REQUIREMENT → Please give, word for word, the line containing "salah satu unit" and every line that comes after it in the data below.

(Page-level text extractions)
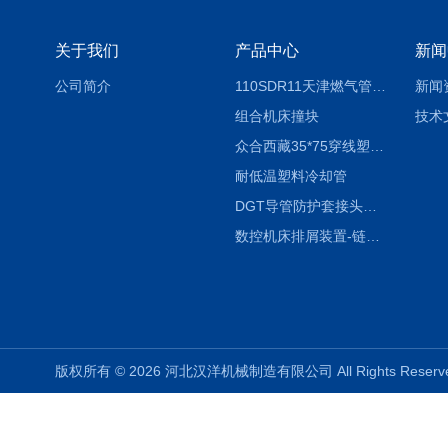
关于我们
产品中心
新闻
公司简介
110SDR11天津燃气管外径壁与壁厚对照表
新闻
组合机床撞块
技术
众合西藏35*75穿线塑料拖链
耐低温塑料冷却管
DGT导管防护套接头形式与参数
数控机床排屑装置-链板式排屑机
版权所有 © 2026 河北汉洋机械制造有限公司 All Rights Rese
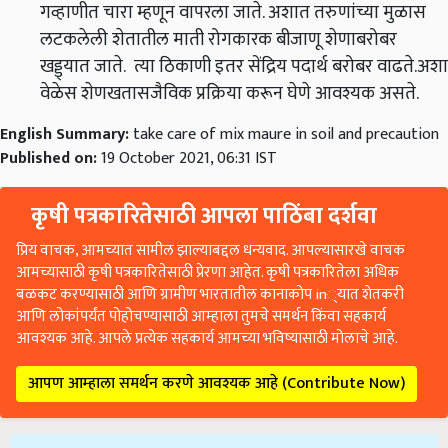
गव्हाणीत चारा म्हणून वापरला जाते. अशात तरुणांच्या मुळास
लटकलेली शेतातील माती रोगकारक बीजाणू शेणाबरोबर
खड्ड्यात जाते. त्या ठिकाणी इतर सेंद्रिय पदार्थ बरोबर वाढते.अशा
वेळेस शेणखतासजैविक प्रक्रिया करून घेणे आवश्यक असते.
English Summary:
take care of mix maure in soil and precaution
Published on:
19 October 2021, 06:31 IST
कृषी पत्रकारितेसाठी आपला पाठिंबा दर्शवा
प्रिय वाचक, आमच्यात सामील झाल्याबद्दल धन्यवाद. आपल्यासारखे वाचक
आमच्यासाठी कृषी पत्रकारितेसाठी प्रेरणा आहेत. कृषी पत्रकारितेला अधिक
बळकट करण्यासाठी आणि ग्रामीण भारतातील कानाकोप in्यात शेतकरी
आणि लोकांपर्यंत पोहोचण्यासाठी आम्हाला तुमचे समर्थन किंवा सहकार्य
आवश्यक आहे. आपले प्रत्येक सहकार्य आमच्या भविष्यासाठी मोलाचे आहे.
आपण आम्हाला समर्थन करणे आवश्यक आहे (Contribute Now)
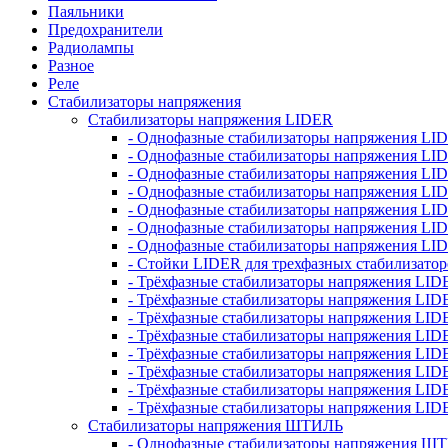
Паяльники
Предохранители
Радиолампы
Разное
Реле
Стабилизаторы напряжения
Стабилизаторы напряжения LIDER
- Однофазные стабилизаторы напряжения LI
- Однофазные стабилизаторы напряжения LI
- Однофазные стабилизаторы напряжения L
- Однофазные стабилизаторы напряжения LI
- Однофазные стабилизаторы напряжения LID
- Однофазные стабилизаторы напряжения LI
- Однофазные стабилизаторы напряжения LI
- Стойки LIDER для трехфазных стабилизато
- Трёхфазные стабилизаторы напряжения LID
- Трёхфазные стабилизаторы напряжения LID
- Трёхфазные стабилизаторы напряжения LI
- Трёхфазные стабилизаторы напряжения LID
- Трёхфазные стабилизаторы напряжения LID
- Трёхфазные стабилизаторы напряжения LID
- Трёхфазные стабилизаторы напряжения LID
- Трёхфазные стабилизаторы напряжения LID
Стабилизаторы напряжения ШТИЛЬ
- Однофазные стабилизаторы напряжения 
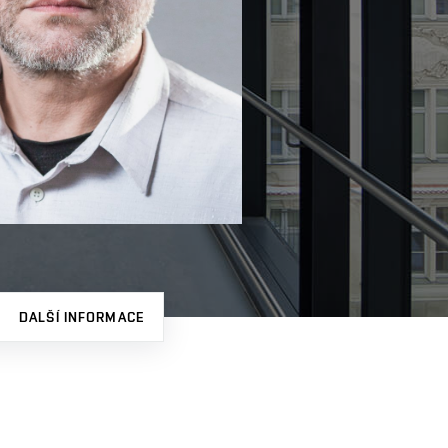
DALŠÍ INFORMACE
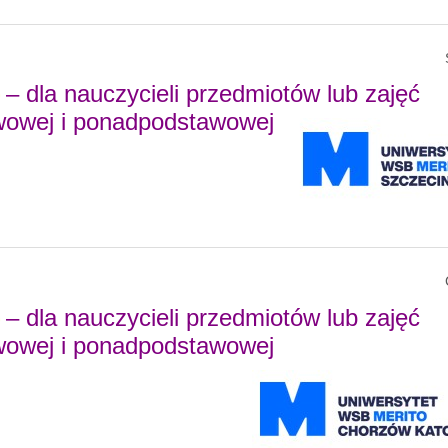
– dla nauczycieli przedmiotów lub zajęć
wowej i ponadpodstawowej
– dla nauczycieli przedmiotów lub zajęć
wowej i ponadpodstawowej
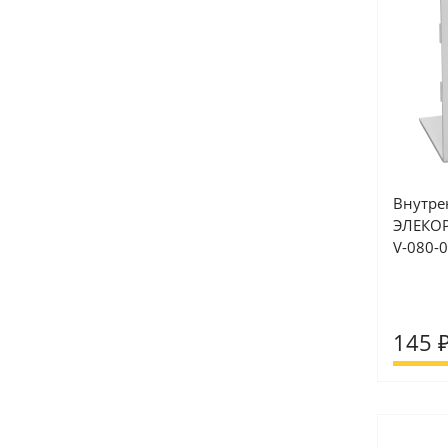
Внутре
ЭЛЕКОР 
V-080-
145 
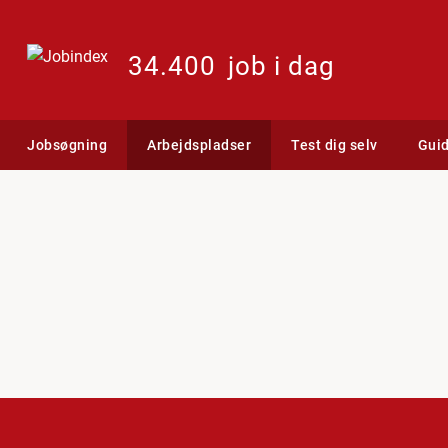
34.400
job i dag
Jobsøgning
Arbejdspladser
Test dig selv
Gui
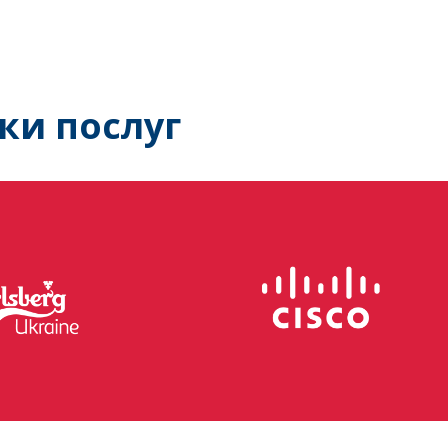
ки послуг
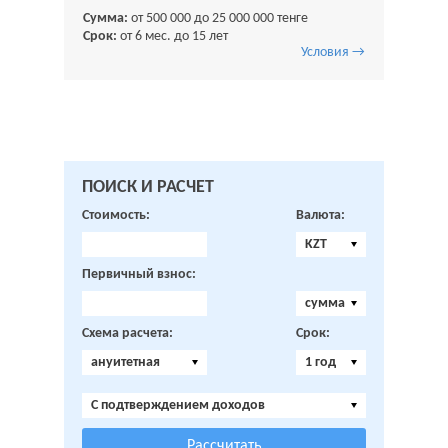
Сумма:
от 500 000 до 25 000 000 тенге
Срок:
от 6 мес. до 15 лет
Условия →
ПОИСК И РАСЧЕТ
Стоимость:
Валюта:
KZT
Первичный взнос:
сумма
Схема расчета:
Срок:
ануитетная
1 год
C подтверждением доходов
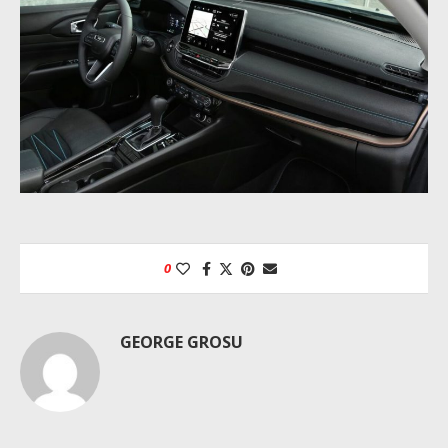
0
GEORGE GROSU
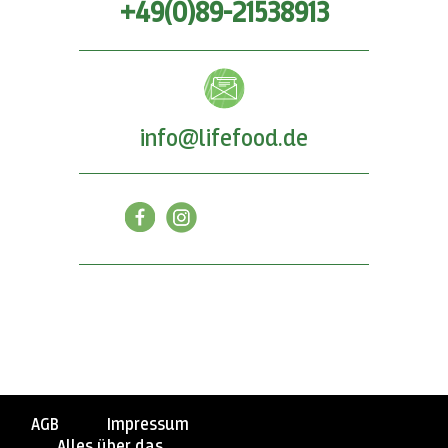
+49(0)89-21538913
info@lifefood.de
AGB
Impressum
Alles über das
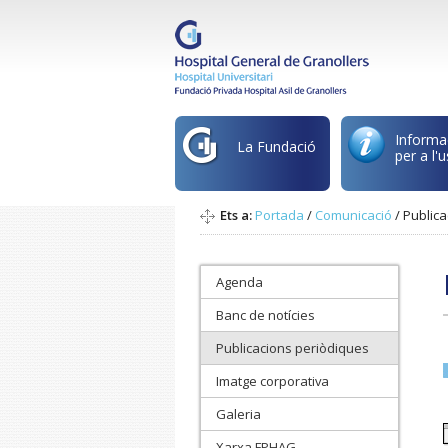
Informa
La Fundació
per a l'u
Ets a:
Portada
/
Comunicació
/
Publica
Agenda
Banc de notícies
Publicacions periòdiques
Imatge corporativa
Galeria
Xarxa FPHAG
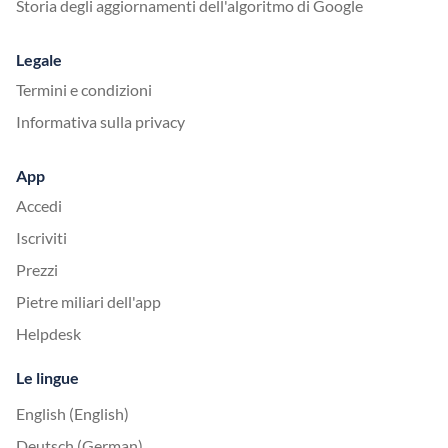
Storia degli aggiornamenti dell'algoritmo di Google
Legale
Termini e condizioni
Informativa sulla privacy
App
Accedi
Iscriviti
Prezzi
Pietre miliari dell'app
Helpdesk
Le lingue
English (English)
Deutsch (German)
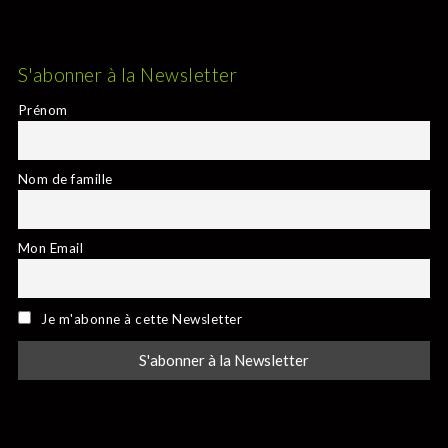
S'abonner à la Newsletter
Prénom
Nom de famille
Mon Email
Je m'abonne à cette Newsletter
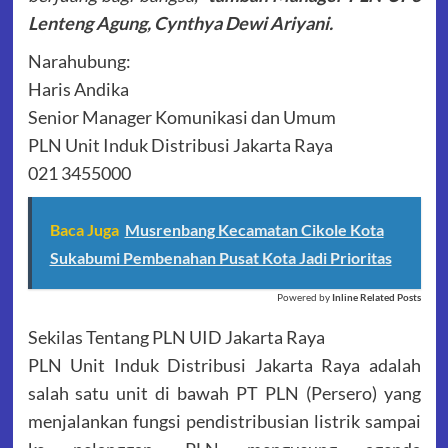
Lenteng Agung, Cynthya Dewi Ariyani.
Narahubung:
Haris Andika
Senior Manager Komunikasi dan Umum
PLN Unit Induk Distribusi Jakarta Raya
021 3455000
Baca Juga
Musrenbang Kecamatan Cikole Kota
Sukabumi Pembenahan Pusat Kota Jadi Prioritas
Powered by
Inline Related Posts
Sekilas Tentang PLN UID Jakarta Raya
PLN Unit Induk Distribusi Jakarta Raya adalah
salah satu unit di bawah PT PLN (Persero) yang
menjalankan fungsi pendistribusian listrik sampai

WRITTEN REPLY →
salah satu unit di bawah PT PLN (Persero) yang
menjalankan fungsi pendistribusian listrik sampai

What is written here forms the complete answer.